### Activity:
Copy out the text in the data below word for word, keeping every line as it appears.

### Extracted data:
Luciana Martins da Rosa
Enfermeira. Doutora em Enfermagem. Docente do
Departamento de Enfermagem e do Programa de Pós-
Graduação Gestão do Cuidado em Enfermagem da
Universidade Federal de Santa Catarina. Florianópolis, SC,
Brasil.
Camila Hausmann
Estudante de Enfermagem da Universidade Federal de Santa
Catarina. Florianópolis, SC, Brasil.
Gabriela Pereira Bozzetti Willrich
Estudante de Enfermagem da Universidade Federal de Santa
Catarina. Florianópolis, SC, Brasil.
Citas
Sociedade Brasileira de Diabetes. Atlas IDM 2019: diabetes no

### Result:
Luciana Martins da Rosa
Enfermeira. Doutora em Enfermagem. Docente do
Departamento de Enfermagem e do Programa de Pós-
Graduação Gestão do Cuidado em Enfermagem da
Universidade Federal de Santa Catarina. Florianópolis, SC,
Brasil.
Camila Hausmann
Estudante de Enfermagem da Universidade Federal de Santa
Catarina. Florianópolis, SC, Brasil.
Gabriela Pereira Bozzetti Willrich
Estudante de Enfermagem da Universidade Federal de Santa
Catarina. Florianópolis, SC, Brasil.
Citas
Sociedade Brasileira de Diabetes. Atlas IDM 2019: diabetes no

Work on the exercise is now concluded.